Englisch: transformer

Kategorie: elektrische Energie

Autor: Dr. Rüdiger Paschotta

Wie man zitiert; zusätzliche Literatur vorschlagen

Ursprüngliche Erstellung: 26.04.2010; letzte Änderung: 21.02.2016

Warum hängt die Stromaufnahme eines Transformators von der Belastung seiner Sekundärspule ab, obwohl diese mit der Primärspule gar nicht elektrisch verbunden ist?

Ein Transformator ist ein elektromagnetisches Bauteil, welches Wechselstrom oder Drehstrom (nicht aber Gleichstrom) auf ein anderes Niveau von elektrischer Spannung und Stromstärke bringen kann. Das Grundprinzip ist, dass mit einem Elektromagneten (meist einer Spule auf einem Eisenkern) ein in Richtung und Stärke wechselndes Magnetfeld erzeugt wird, welches in einer zweiten Spule (oder in mehreren Spulen) andere Spannungen und Ströme induzieren kann. Es ist möglich, auf diese Weise eine niedrigere oder höhere Spannung als die Primärspannung zu erhalten; das Spannungsverhältnis wird im Wesentlichen durch das Verhältnis der Windungszahlen der beteiligten Spulen bestimmt. Wenn die Sekundärwicklung weniger Windungen hat als die Primärwicklung, ist die Sekundärspannung niedriger als die Primärspannung, und dafür kann die vom Transformator abgegebene Stromstärke höher sein als die aufgenommene.

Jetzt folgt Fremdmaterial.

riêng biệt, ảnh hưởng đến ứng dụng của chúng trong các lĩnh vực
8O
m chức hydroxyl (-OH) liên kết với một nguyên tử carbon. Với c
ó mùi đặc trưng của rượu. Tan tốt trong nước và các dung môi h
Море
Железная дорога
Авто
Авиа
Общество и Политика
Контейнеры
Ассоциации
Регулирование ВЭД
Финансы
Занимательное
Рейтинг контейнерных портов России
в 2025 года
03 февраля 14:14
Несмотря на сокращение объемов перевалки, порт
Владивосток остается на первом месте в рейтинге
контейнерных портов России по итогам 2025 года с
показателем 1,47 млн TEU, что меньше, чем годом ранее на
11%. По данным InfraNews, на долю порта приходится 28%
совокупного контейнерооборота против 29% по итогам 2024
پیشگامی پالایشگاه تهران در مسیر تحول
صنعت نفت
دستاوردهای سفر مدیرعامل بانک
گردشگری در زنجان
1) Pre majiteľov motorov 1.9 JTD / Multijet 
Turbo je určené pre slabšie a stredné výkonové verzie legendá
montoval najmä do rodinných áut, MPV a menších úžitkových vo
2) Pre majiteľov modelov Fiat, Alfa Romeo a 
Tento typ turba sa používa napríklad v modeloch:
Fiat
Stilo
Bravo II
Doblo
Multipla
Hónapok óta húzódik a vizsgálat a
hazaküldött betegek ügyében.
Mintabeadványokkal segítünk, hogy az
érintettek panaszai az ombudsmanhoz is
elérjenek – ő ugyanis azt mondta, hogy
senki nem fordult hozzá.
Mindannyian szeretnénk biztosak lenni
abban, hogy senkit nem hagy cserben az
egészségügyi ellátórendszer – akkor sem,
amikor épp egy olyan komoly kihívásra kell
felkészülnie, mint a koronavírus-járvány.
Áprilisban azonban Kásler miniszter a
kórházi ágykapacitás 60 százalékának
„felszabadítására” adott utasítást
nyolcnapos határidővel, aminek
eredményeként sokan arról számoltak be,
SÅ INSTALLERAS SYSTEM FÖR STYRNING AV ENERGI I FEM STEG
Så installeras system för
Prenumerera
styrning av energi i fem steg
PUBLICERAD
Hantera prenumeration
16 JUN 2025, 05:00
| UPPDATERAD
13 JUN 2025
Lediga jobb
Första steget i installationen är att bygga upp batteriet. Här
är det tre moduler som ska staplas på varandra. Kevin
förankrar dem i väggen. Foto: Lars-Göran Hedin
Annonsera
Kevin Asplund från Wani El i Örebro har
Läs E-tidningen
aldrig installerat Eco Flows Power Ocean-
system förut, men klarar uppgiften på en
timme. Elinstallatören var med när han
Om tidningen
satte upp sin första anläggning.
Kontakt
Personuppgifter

In vielen Fällen wird die Primärspule eines Transformators an die Netzspannung (z. B. 230 V) angeschlossen, und die Sekundärspule erzeugt eine deutlich niedrigere Spannung für die Versorgung eines Geräts. Oft folgt ein Gleichrichter und ein Kondensator, um eine geglättete Gleichspannung zu erhalten.

Obwohl die Primär- und Sekundärspule meistens nicht elektrisch miteinander verbunden sind (außer bei den selten eingesetzten Spartransformatoren), gibt es über das Magnetfeld eine Rückwirkung: Die Primärspule bezieht umso mehr Strom, je höher die der Sekundärspule entnommene Stromstärke ist. Ein gewisser kleiner Primärstrom bleibt jedoch, auch wenn die Sekundärspule nicht belastet wird; es handelt sich weitgehend um einen Blindstrom (der im Zeitmittel keine Leistung transportiert) und teilweise um einen Wirkstrom, der Energieverluste bedeutet. Dieser Standby-Verbrauch kann je nach Leistung und Qualität des Geräts erheblich sein.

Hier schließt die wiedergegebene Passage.